Saved data entries

####

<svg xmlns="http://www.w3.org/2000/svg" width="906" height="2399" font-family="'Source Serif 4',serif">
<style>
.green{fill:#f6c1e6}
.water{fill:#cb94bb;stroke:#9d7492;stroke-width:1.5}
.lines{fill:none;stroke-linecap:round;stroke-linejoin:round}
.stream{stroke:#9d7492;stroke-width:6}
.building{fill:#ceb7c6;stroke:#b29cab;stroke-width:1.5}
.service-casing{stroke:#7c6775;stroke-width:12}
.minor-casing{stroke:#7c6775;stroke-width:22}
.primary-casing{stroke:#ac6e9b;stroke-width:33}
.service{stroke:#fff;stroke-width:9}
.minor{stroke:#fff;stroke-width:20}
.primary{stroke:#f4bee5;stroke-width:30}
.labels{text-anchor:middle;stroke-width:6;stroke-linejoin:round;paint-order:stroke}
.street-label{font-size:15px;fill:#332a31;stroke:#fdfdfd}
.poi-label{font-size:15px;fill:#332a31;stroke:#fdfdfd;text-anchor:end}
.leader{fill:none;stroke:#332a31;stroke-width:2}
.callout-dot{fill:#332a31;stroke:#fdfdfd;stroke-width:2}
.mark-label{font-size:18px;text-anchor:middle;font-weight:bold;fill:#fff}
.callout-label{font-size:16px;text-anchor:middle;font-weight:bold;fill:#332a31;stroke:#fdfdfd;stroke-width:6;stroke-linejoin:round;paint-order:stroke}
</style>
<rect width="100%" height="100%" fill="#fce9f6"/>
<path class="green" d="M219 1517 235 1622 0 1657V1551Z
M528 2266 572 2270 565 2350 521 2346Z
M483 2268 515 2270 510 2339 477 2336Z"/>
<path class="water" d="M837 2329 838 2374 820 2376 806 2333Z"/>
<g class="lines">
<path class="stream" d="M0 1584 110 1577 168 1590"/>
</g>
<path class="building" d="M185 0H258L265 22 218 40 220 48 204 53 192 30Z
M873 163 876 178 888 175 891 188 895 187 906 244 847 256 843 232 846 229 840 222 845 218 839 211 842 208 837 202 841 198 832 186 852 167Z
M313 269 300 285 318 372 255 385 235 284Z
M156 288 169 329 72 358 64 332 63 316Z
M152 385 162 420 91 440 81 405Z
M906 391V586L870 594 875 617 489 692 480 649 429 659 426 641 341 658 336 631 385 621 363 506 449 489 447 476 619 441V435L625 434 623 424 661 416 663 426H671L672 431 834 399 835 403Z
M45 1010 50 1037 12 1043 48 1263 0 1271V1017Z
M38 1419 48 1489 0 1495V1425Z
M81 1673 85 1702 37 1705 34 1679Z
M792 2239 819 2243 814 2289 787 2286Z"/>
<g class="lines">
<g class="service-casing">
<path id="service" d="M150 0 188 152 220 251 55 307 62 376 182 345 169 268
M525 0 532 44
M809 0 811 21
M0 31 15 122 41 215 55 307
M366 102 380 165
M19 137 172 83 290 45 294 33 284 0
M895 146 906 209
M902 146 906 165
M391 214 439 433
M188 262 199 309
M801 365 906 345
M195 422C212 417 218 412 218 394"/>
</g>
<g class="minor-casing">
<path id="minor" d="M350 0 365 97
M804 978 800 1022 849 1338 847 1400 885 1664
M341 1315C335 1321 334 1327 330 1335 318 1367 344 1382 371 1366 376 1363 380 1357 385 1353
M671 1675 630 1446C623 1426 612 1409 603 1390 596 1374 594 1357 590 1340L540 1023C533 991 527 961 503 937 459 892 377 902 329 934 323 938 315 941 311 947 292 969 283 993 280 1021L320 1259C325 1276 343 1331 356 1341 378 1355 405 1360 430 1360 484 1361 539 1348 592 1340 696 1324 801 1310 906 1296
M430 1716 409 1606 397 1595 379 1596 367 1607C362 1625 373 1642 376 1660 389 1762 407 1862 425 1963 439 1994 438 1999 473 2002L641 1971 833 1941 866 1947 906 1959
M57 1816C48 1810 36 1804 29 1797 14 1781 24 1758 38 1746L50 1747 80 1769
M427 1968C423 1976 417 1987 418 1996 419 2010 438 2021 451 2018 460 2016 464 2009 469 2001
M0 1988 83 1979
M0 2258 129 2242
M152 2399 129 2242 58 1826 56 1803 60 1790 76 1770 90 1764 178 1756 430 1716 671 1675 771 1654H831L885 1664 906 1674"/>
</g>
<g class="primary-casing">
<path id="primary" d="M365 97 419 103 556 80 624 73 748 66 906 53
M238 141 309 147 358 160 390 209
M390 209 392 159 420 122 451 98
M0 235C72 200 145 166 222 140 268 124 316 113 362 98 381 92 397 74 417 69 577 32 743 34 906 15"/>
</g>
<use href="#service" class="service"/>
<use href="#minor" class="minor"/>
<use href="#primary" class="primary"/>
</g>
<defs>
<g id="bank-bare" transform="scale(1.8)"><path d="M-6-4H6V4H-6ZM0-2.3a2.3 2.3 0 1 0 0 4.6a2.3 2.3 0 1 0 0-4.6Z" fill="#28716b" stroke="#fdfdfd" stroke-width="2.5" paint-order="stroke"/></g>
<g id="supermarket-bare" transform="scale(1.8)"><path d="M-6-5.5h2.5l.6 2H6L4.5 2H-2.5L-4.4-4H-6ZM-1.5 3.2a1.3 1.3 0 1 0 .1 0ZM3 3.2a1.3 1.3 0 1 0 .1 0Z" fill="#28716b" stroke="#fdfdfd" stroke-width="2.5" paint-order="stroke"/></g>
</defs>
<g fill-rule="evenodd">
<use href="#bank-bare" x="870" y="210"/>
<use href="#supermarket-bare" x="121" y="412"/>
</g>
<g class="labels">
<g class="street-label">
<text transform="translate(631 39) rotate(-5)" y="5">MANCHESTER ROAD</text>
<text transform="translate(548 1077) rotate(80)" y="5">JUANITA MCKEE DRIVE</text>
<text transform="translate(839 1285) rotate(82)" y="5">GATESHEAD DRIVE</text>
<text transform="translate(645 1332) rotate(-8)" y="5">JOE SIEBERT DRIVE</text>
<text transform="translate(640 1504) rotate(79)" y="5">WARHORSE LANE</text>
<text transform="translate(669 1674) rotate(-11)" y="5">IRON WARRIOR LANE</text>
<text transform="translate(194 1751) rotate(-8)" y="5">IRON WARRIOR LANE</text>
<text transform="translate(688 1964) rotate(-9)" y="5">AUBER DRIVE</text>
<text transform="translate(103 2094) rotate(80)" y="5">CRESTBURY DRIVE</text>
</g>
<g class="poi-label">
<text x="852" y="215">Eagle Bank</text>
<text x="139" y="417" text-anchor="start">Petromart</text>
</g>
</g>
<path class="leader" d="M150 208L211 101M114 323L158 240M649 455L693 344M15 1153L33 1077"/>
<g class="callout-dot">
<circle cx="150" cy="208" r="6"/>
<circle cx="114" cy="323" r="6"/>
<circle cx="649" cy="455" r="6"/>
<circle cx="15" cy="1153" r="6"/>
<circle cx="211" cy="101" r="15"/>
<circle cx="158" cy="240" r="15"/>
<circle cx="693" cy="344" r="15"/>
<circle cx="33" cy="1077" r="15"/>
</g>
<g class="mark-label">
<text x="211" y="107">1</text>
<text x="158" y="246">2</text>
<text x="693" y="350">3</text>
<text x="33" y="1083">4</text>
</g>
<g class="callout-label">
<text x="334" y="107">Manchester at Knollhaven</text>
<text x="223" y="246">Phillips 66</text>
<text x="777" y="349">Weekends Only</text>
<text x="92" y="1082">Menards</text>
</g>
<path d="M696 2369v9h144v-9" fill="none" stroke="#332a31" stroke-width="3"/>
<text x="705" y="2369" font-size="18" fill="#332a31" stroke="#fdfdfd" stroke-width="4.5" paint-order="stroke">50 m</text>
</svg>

####

_TASK OBJECTIVE_.
Exactly as written above, please repeat the entries.

_RESPONSE_.
<svg xmlns="http://www.w3.org/2000/svg" width="906" height="2399" font-family="'Source Serif 4',serif">
<style>
.green{fill:#f6c1e6}
.water{fill:#cb94bb;stroke:#9d7492;stroke-width:1.5}
.lines{fill:none;stroke-linecap:round;stroke-linejoin:round}
.stream{stroke:#9d7492;stroke-width:6}
.building{fill:#ceb7c6;stroke:#b29cab;stroke-width:1.5}
.service-casing{stroke:#7c6775;stroke-width:12}
.minor-casing{stroke:#7c6775;stroke-width:22}
.primary-casing{stroke:#ac6e9b;stroke-width:33}
.service{stroke:#fff;stroke-width:9}
.minor{stroke:#fff;stroke-width:20}
.primary{stroke:#f4bee5;stroke-width:30}
.labels{text-anchor:middle;stroke-width:6;stroke-linejoin:round;paint-order:stroke}
.street-label{font-size:15px;fill:#332a31;stroke:#fdfdfd}
.poi-label{font-size:15px;fill:#332a31;stroke:#fdfdfd;text-anchor:end}
.leader{fill:none;stroke:#332a31;stroke-width:2}
.callout-dot{fill:#332a31;stroke:#fdfdfd;stroke-width:2}
.mark-label{font-size:18px;text-anchor:middle;font-weight:bold;fill:#fff}
.callout-label{font-size:16px;text-anchor:middle;font-weight:bold;fill:#332a31;stroke:#fdfdfd;stroke-width:6;stroke-linejoin:round;paint-order:stroke}
</style>
<rect width="100%" height="100%" fill="#fce9f6"/>
<path class="green" d="M219 1517 235 1622 0 1657V1551Z
M528 2266 572 2270 565 2350 521 2346Z
M483 2268 515 2270 510 2339 477 2336Z"/>
<path class="water" d="M837 2329 838 2374 820 2376 806 2333Z"/>
<g class="lines">
<path class="stream" d="M0 1584 110 1577 168 1590"/>
</g>
<path class="building" d="M185 0H258L265 22 218 40 220 48 204 53 192 30Z
M873 163 876 178 888 175 891 188 895 187 906 244 847 256 843 232 846 229 840 222 845 218 839 211 842 208 837 202 841 198 832 186 852 167Z
M313 269 300 285 318 372 255 385 235 284Z
M156 288 169 329 72 358 64 332 63 316Z
M152 385 162 420 91 440 81 405Z
M906 391V586L870 594 875 617 489 692 480 649 429 659 426 641 341 658 336 631 385 621 363 506 449 489 447 476 619 441V435L625 434 623 424 661 416 663 426H671L672 431 834 399 835 403Z
M45 1010 50 1037 12 1043 48 1263 0 1271V1017Z
M38 1419 48 1489 0 1495V1425Z
M81 1673 85 1702 37 1705 34 1679Z
M792 2239 819 2243 814 2289 787 2286Z"/>
<g class="lines">
<g class="service-casing">
<path id="service" d="M150 0 188 152 220 251 55 307 62 376 182 345 169 268
M525 0 532 44
M809 0 811 21
M0 31 15 122 41 215 55 307
M366 102 380 165
M19 137 172 83 290 45 294 33 284 0
M895 146 906 209
M902 146 906 165
M391 214 439 433
M188 262 199 309
M801 365 906 345
M195 422C212 417 218 412 218 394"/>
</g>
<g class="minor-casing">
<path id="minor" d="M350 0 365 97
M804 978 800 1022 849 1338 847 1400 885 1664
M341 1315C335 1321 334 1327 330 1335 318 1367 344 1382 371 1366 376 1363 380 1357 385 1353
M671 1675 630 1446C623 1426 612 1409 603 1390 596 1374 594 1357 590 1340L540 1023C533 991 527 961 503 937 459 892 377 902 329 934 323 938 315 941 311 947 292 969 283 993 280 1021L320 1259C325 1276 343 1331 356 1341 378 1355 405 1360 430 1360 484 1361 539 1348 592 1340 696 1324 801 1310 906 1296
M430 1716 409 1606 397 1595 379 1596 367 1607C362 1625 373 1642 376 1660 389 1762 407 1862 425 1963 439 1994 438 1999 473 2002L641 1971 833 1941 866 1947 906 1959
M57 1816C48 1810 36 1804 29 1797 14 1781 24 1758 38 1746L50 1747 80 1769
M427 1968C423 1976 417 1987 418 1996 419 2010 438 2021 451 2018 460 2016 464 2009 469 2001
M0 1988 83 1979
M0 2258 129 2242
M152 2399 129 2242 58 1826 56 1803 60 1790 76 1770 90 1764 178 1756 430 1716 671 1675 771 1654H831L885 1664 906 1674"/>
</g>
<g class="primary-casing">
<path id="primary" d="M365 97 419 103 556 80 624 73 748 66 906 53
M238 141 309 147 358 160 390 209
M390 209 392 159 420 122 451 98
M0 235C72 200 145 166 222 140 268 124 316 113 362 98 381 92 397 74 417 69 577 32 743 34 906 15"/>
</g>
<use href="#service" class="service"/>
<use href="#minor" class="minor"/>
<use href="#primary" class="primary"/>
</g>
<defs>
<g id="bank-bare" transform="scale(1.8)"><path d="M-6-4H6V4H-6ZM0-2.3a2.3 2.3 0 1 0 0 4.6a2.3 2.3 0 1 0 0-4.6Z" fill="#28716b" stroke="#fdfdfd" stroke-width="2.5" paint-order="stroke"/></g>
<g id="supermarket-bare" transform="scale(1.8)"><path d="M-6-5.5h2.5l.6 2H6L4.5 2H-2.5L-4.4-4H-6ZM-1.5 3.2a1.3 1.3 0 1 0 .1 0ZM3 3.2a1.3 1.3 0 1 0 .1 0Z" fill="#28716b" stroke="#fdfdfd" stroke-width="2.5" paint-order="stroke"/></g>
</defs>
<g fill-rule="evenodd">
<use href="#bank-bare" x="870" y="210"/>
<use href="#supermarket-bare" x="121" y="412"/>
</g>
<g class="labels">
<g class="street-label">
<text transform="translate(631 39) rotate(-5)" y="5">MANCHESTER ROAD</text>
<text transform="translate(548 1077) rotate(80)" y="5">JUANITA MCKEE DRIVE</text>
<text transform="translate(839 1285) rotate(82)" y="5">GATESHEAD DRIVE</text>
<text transform="translate(645 1332) rotate(-8)" y="5">JOE SIEBERT DRIVE</text>
<text transform="translate(640 1504) rotate(79)" y="5">WARHORSE LANE</text>
<text transform="translate(669 1674) rotate(-11)" y="5">IRON WARRIOR LANE</text>
<text transform="translate(194 1751) rotate(-8)" y="5">IRON WARRIOR LANE</text>
<text transform="translate(688 1964) rotate(-9)" y="5">AUBER DRIVE</text>
<text transform="translate(103 2094) rotate(80)" y="5">CRESTBURY DRIVE</text>
</g>
<g class="poi-label">
<text x="852" y="215">Eagle Bank</text>
<text x="139" y="417" text-anchor="start">Petromart</text>
</g>
</g>
<path class="leader" d="M150 208L211 101M114 323L158 240M649 455L693 344M15 1153L33 1077"/>
<g class="callout-dot">
<circle cx="150" cy="208" r="6"/>
<circle cx="114" cy="323" r="6"/>
<circle cx="649" cy="455" r="6"/>
<circle cx="15" cy="1153" r="6"/>
<circle cx="211" cy="101" r="15"/>
<circle cx="158" cy="240" r="15"/>
<circle cx="693" cy="344" r="15"/>
<circle cx="33" cy="1077" r="15"/>
</g>
<g class="mark-label">
<text x="211" y="107">1</text>
<text x="158" y="246">2</text>
<text x="693" y="350">3</text>
<text x="33" y="1083">4</text>
</g>
<g class="callout-label">
<text x="334" y="107">Manchester at Knollhaven</text>
<text x="223" y="246">Phillips 66</text>
<text x="777" y="349">Weekends Only</text>
<text x="92" y="1082">Menards</text>
</g>
<path d="M696 2369v9h144v-9" fill="none" stroke="#332a31" stroke-width="3"/>
<text x="705" y="2369" font-size="18" fill="#332a31" stroke="#fdfdfd" stroke-width="4.5" paint-order="stroke">50 m</text>
</svg>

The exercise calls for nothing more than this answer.